## Exercise A
Restate word for word the part of the foreign tax credit discussion starting at "I see where" and ending at "the US sources)".

If you had professional advice from a CPA with significant ex-pat experience (especially with foreign rental or business income -- not just people living overseas), then I think doing it the same way the CPA did it is reasonable. Might or might not be right, but it would seem to be a good-faith attempt to get it right (as opposed to making stuff up). [Of course if wrong and the IRS were to challenge you would of course, always owe the tax and interest, but not penalties because of reasonable reliance on professional advice.]
Back to the substance.
I see where you are coming from in your Point 1, but to me this still does not provide any conclusive evidence one way or another
Yes, that is the issue. But you have to figure out who has the "burden of proof" here. I think that what I referenced is the definition of the words used in I.R.C. 904(a)/1116. It is up to you (or the proponents of the "foreign deduction" theory) to show why the same words used in 904 have a different meaning than they do everywhere else in the tax code. And indeed why they mean something different on 1116 part i line 2 and line 3.
>As for your Point 2, I can see that the reasoning behind the inclusion of this deduction
>is very different (i.e., to fairly allocate the deduction that applies to the
>entire taxable income reported in the US return between the foreign and the US sources)
>than the expenses reported on Line 2.
Yes that is true. But it makes no sense to me (absent ANY authority) why the country of the deductions would be different? The difference between 2 and 3 is whether the deduction only applies to the income category or must be prorated. Not whether it is a US or foreign deduction. If it were different why would you deduct a share of the US standard deduction to get a net foreign income? That would be irrelevant. It would be the foreign standard deduction (or equiv).
My point is that it seems to me (absent authority I haven't seen) that I.R.C. 904/1116 is not computing foreign net income per foreign tax rules. It is computing US income from foreign sources using US tax rules.
Then it calculates the ratio of that to worldwide US-taxed income times the the actual foreign tax paid on the US foreign source income. Figuring the foreign tax actually paid (or accrued) is the only place the foreign tax rules (deductions, etc.) comes into play.
The section of Pub 514 you are referring to in your 3rd point is the only section where I was able to find such specific example on the application of "deductions" in any of the relevant IRS publications. As you also mentioned, this specifically quotes "...also have deductions of $4,400 that, under foreign law, are not definitely related to either the wages or interest income." To me, this is conclusive and the definition of "deduction" should not be isolated only to the allocation of foreign taxes just because the term was defined in that section.
Sorry but I don't buy that. That discussion is talking about allocating the foreign TAX (among categories of foreign income. To do that you must follow the same procedure that I.R.C. 904/1116 does for allocating US deductions to US income from foreign SOURCES. The algorithm is the same but it is applied to different inputs to obtain a different output.
Sorry to be a pain here, but I just don't see it the same way. I could certainly be wrong, but I have seen no authority that budges me.

## Exercise B
Quote the records exactly, starting at the beginning of the records and ending at the line that contains "tangó a Táncbazárban!". Leave the pictures out of your answer.

[Transcribed page contents]
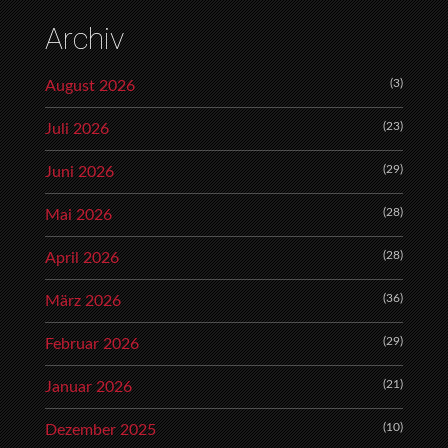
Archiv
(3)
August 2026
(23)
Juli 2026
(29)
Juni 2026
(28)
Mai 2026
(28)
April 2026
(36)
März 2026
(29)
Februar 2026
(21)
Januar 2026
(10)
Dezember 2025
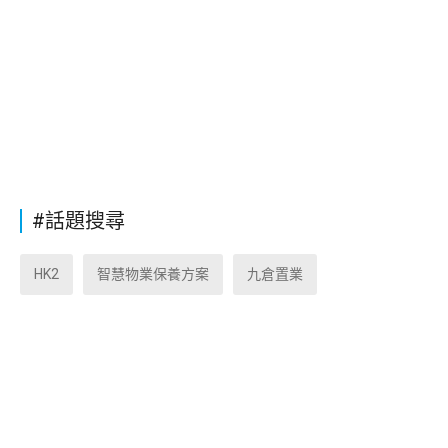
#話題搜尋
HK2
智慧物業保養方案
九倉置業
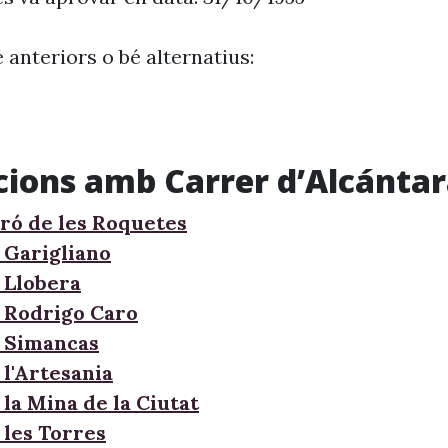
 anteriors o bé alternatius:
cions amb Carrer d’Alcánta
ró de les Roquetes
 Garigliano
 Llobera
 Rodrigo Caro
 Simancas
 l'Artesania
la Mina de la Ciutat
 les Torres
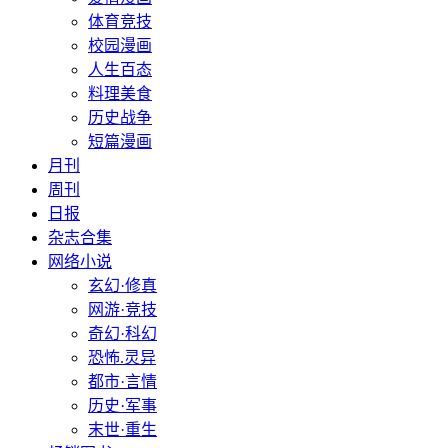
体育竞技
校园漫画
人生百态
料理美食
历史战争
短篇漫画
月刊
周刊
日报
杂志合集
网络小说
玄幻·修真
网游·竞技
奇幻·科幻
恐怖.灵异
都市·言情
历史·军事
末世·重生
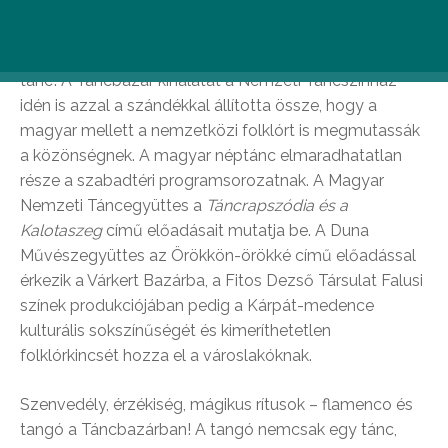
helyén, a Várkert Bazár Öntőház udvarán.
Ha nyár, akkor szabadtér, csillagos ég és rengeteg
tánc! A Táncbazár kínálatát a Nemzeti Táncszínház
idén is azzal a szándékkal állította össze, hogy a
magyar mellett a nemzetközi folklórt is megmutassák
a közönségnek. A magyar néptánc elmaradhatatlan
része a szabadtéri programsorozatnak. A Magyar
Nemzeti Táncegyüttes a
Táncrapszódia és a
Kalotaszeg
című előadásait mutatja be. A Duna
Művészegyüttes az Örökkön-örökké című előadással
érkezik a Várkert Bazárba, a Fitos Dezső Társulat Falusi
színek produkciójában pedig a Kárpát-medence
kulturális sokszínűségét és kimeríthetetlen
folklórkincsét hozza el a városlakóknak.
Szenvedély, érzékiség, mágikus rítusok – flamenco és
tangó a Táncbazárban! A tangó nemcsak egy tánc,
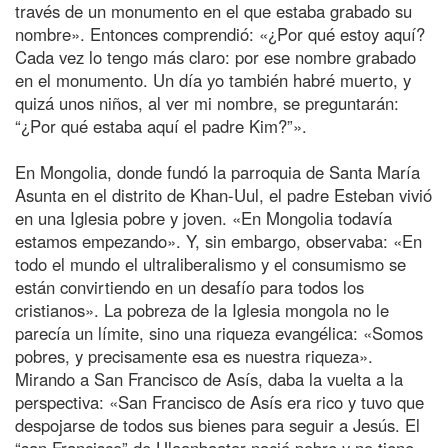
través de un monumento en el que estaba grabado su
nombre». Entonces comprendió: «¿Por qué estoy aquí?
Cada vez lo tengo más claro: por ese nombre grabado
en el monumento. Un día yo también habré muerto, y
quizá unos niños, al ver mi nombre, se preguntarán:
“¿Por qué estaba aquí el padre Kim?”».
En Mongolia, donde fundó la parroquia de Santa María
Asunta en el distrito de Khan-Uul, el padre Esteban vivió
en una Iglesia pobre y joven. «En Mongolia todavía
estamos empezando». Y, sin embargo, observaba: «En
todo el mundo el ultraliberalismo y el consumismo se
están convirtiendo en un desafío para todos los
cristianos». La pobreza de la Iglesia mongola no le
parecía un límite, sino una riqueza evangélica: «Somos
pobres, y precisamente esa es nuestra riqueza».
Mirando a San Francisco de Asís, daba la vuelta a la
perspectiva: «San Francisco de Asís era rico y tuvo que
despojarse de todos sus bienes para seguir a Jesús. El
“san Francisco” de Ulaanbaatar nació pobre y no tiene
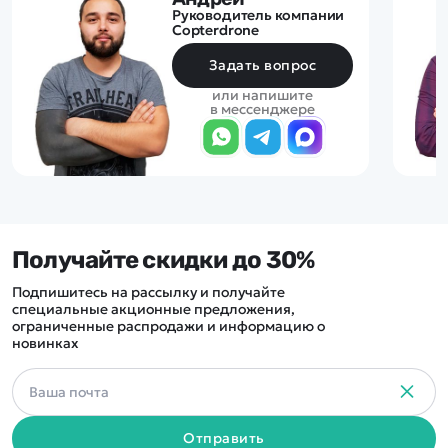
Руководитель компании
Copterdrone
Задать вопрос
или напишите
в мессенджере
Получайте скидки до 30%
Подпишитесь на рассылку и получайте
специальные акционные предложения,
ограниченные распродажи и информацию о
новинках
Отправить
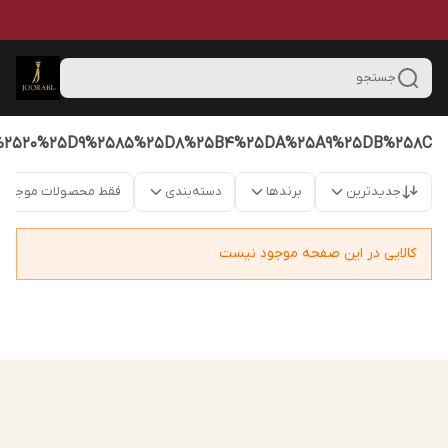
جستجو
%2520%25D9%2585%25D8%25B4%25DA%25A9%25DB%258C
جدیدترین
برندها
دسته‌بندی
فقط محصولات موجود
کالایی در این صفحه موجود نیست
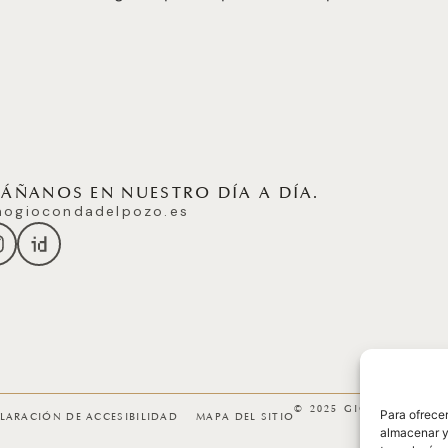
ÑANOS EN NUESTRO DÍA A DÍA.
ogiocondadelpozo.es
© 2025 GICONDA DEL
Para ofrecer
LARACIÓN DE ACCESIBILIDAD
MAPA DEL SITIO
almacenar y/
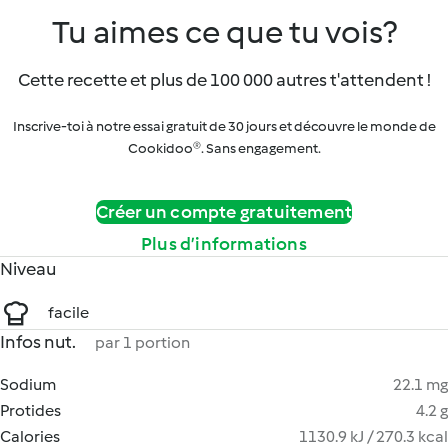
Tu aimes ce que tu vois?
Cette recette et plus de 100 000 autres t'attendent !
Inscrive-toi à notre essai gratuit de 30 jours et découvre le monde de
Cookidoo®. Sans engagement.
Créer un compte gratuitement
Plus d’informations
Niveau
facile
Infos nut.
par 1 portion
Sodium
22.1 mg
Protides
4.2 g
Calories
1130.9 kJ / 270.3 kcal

## Response area A
I see where you are coming from in your Point 1, but to me this still does not provide any conclusive evidence one way or another
Yes, that is the issue. But you have to figure out who has the "burden of proof" here. I think that what I referenced is the definition of the words used in I.R.C. 904(a)/1116. It is up to you (or the proponents of the "foreign deduction" theory) to show why the same words used in 904 have a different meaning than they do everywhere else in the tax code. And indeed why they mean something different on 1116 part i line 2 and line 3.
>As for your Point 2, I can see that the reasoning behind the inclusion of this deduction
>is very different (i.e., to fairly allocate the deduction that applies to the
>entire taxable income reported in the US return between the foreign and the US sources)

## Response area B
Archiv
(3)
August 2026
(23)
Juli 2026
(29)
Juni 2026
(28)
Mai 2026
(28)
April 2026
(36)
März 2026
(29)
Februar 2026
(21)
Januar 2026
(10)
Dezember 2025
#話題搜尋
HK2
智慧物業保養方案
九倉置業
 anteriors o bé alternatius:
cions amb Carrer d’Alcánta
ró de les Roquetes
 Garigliano
 Llobera
 Rodrigo Caro
 Simancas
 l'Artesania
la Mina de la Ciutat
 les Torres
体育竞技
校园漫画
人生百态
料理美食
历史战争
短篇漫画
月刊
周刊
日报
杂志合集
网络小说
玄幻·修真
网游·竞技
奇幻·科幻
恐怖.灵异
都市·言情
历史·军事
末世·重生
helyén, a Várkert Bazár Öntőház udvarán.
Ha nyár, akkor szabadtér, csillagos ég és rengeteg
tánc! A Táncbazár kínálatát a Nemzeti Táncszínház
idén is azzal a szándékkal állította össze, hogy a
magyar mellett a nemzetközi folklórt is megmutassák
a közönségnek. A magyar néptánc elmaradhatatlan
része a szabadtéri programsorozatnak. A Magyar
Nemzeti Táncegyüttes a
Táncrapszódia és a
Kalotaszeg
című előadásait mutatja be. A Duna
Művészegyüttes az Örökkön-örökké című előadással
érkezik a Várkert Bazárba, a Fitos Dezső Társulat Falusi
színek produkciójában pedig a Kárpát-medence
kulturális sokszínűségét és kimeríthetetlen
folklórkincsét hozza el a városlakóknak.
Szenvedély, érzékiség, mágikus rítusok – flamenco és
tangó a Táncbazárban! A tangó nemcsak egy tánc,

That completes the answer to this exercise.